(Task directions): Repeat word for word the part of the passage about Joan Rivers that starts at "Interestingly enough, throughout" and ends at "of his face.".

One of America’s greatest comedians, Joan Rivers, died recently. She began as a standup comedian in New York City in 1965 which parleyed into a vast arena of show business achievements. She worked hard at her artistry, and constantly reinvented herself, some would say in a literal sense via plastic surgery. She acted, directed, worked the red carpets, held a series on E!, penned 12 books, and recently published a memoir called “Diary of a Mad Diva.” Interesting choice of words. Her latest documentary “Joan Rivers: A Piece of Work” features her plugging away with a relentless work ethic that goes above and beyond most what might be considered normal. In an intimate moment she shows her work calendar and all the back to back appointments and commitments with humble gratitude. Then she turned to a blank page and commented on the lack of a rigorous schedule as one of her greatest fears. It was a telling scene that reflects on her workaholic manner and need to constantly feed her addiction to work.
Interestingly enough, throughout this documentary, little was said about her addiction to plastic surgery. As years progressed, and her face showed a continual nip and tuck, she often became the subject of ridicule which some would say tainted her reputation as a comedian. The media’s focus turned from celebrating her achievements, and enjoying her bold sense of humor, to a joke.
Similar to Rivers, Michael Jackson suffered from addiction as his death unveiled his severe addiction to prescriptive drugs. One can most definitely argue he was also addicted to plastic surgery. He too was ridiculed and made the butt end of jokes for his ongoing plastic surgery, and the transformation of his face.
Addiction comes in all forms. An addiction to plastic surgery is a less talked about addiction and instead of having a cultural dialogue and show some compassion for individuals that suffer from plastic surgery addiction, we make fun of their disease. Do we make fun of alcoholics, drug addicts, and food addicts? Not really, yet, here we have two celebrities with an obvious addiction to physically changing their appearance and instead of using that as a platform to further understand and educate society on how addiction works and effects people, we make crude, rude comments that only feeds into stigmatization and a lack of potential education. The world lost a great comedian, but hopefully her death can allow us to further discuss the nature of addicts as it pertains to plastic surgery.
“Comedy is my drug of choice. What pleasure you feel when you kept people happy for an hour and a half. It’s great.” An ironical statement given the amount of ridicule and torment she faced, for changing her face.

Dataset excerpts
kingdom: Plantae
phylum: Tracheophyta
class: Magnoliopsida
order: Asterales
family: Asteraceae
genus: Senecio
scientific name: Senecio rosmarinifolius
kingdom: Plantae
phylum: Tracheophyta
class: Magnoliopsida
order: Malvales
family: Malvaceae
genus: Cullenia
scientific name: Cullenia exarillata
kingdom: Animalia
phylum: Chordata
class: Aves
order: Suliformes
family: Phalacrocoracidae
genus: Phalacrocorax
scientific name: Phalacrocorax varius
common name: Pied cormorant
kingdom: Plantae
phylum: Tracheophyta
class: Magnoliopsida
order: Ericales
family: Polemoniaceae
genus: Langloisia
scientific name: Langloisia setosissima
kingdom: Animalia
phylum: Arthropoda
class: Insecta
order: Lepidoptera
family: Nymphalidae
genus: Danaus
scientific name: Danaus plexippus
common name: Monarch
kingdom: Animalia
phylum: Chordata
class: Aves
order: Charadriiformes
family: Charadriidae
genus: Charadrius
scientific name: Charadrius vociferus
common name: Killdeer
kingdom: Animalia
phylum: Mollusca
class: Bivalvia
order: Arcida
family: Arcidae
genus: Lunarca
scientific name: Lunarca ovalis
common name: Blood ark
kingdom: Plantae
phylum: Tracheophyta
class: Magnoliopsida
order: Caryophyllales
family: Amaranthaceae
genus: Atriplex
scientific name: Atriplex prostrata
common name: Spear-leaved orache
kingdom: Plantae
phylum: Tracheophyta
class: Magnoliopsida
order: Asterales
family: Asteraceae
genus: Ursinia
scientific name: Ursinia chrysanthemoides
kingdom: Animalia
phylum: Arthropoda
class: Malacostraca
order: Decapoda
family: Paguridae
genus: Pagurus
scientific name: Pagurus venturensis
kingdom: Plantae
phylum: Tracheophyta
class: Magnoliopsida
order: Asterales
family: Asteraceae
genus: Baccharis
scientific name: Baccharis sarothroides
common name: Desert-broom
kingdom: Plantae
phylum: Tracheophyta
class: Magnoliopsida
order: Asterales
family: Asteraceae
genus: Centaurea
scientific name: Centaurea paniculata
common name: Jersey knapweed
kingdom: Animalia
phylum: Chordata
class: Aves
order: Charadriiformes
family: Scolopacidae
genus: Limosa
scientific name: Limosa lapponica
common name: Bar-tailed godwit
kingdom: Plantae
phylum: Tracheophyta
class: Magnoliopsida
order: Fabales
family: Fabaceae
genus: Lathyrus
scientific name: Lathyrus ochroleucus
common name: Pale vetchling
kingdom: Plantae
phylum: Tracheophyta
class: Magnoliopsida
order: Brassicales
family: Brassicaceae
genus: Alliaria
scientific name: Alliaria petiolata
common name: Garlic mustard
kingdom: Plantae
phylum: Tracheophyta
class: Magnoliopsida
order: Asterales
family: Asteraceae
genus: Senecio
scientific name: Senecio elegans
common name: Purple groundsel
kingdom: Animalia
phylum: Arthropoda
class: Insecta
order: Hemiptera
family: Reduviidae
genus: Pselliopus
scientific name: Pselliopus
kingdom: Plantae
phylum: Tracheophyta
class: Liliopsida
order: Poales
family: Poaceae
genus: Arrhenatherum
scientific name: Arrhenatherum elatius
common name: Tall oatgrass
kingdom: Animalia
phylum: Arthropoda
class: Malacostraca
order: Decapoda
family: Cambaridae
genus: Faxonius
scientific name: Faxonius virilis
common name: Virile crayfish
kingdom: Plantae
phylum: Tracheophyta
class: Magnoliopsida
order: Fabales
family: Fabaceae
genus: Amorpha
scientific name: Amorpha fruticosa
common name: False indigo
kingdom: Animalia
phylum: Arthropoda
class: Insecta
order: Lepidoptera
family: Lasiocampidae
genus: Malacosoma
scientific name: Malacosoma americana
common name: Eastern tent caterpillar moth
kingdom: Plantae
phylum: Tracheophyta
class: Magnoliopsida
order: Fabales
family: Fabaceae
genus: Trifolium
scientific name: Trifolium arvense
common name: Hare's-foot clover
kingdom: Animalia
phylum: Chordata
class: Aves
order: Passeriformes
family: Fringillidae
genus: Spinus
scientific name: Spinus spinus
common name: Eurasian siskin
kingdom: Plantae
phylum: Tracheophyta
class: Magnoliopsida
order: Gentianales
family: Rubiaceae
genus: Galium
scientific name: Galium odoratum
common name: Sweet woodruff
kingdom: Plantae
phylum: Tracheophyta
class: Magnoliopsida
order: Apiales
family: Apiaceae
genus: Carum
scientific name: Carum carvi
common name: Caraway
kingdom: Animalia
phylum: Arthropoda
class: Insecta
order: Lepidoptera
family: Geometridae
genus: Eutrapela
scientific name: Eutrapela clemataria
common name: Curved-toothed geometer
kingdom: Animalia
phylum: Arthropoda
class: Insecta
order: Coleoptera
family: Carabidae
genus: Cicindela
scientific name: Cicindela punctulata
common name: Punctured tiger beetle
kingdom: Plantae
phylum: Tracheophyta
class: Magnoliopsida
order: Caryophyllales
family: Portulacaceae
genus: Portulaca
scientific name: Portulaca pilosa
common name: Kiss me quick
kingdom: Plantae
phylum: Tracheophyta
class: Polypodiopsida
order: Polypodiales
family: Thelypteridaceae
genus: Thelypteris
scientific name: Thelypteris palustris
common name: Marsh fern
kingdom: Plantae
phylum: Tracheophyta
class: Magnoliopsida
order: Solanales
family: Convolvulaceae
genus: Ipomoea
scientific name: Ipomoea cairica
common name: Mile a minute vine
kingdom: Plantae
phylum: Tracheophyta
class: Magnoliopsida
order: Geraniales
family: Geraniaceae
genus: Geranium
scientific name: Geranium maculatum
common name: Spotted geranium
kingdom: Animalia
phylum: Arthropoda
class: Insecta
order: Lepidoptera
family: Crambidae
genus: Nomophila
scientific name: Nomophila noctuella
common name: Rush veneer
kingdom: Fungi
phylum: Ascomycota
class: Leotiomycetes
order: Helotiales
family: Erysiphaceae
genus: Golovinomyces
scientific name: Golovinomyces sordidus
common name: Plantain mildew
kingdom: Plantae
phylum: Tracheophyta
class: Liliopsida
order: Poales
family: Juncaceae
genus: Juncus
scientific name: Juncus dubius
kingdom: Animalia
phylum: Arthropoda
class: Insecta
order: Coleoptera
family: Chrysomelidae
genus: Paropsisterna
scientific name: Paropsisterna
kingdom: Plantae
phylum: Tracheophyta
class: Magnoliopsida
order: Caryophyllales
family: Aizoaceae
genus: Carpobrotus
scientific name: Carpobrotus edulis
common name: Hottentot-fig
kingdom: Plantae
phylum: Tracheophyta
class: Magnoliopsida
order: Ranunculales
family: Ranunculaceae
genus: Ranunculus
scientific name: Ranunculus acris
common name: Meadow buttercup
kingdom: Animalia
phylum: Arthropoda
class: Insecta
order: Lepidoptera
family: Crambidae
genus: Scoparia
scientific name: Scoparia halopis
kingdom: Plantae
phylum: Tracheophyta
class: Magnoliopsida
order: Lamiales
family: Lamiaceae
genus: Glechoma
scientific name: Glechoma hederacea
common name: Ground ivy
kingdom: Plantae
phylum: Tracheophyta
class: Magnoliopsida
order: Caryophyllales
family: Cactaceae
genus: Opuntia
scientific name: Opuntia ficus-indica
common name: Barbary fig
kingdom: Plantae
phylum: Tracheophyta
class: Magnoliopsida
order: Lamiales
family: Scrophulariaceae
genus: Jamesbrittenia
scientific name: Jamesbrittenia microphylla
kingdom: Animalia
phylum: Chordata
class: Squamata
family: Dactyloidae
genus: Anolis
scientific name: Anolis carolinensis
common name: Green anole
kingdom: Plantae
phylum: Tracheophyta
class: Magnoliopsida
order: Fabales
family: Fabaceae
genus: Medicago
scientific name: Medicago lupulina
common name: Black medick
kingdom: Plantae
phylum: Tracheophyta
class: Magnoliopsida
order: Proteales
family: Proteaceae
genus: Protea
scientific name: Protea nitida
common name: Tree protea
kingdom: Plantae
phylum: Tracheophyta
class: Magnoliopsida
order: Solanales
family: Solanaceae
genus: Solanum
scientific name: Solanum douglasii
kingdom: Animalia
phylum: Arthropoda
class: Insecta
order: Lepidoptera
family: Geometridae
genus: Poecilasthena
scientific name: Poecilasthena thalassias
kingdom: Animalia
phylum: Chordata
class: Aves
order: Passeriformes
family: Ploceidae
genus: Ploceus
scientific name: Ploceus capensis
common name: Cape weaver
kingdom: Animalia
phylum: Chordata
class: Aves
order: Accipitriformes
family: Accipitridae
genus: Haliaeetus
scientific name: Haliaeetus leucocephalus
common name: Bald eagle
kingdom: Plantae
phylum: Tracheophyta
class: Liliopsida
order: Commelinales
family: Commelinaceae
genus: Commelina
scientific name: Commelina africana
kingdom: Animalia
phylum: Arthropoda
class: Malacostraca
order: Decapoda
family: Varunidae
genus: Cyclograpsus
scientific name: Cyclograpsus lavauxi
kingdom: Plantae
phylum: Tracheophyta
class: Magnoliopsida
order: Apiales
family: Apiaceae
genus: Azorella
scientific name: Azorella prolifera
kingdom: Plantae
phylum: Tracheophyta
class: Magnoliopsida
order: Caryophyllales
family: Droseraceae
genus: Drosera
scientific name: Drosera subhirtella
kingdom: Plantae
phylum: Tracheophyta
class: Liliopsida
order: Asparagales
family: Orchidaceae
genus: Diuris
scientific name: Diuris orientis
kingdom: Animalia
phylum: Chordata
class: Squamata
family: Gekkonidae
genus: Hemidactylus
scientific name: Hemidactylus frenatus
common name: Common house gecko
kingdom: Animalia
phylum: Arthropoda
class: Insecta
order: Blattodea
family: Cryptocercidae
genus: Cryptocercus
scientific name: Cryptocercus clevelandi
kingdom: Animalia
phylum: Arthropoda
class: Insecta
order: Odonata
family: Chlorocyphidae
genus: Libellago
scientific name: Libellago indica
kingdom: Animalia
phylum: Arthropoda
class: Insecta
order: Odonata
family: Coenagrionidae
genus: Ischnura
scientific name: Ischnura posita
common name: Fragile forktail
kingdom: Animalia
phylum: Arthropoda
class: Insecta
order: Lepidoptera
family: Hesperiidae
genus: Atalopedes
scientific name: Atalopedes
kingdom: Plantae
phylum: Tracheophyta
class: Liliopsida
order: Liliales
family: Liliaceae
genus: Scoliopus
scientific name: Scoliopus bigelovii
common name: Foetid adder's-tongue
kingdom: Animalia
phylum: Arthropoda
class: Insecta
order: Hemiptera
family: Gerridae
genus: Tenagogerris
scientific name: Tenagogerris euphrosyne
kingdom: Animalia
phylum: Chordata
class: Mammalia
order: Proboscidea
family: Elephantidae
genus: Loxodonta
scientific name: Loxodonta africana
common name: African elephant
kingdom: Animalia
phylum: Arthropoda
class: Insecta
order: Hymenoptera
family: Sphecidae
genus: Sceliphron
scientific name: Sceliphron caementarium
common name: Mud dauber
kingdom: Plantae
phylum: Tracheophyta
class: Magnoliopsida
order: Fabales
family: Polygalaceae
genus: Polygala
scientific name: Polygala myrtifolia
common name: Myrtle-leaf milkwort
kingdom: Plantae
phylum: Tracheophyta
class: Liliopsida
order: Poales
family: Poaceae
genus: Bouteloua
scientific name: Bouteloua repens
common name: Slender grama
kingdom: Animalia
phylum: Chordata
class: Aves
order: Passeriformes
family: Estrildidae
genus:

(Task response):
Interestingly enough, throughout this documentary, little was said about her addiction to plastic surgery. As years progressed, and her face showed a continual nip and tuck, she often became the subject of ridicule which some would say tainted her reputation as a comedian. The media’s focus turned from celebrating her achievements, and enjoying her bold sense of humor, to a joke.
Similar to Rivers, Michael Jackson suffered from addiction as his death unveiled his severe addiction to prescriptive drugs. One can most definitely argue he was also addicted to plastic surgery. He too was ridiculed and made the butt end of jokes for his ongoing plastic surgery, and the transformation of his face.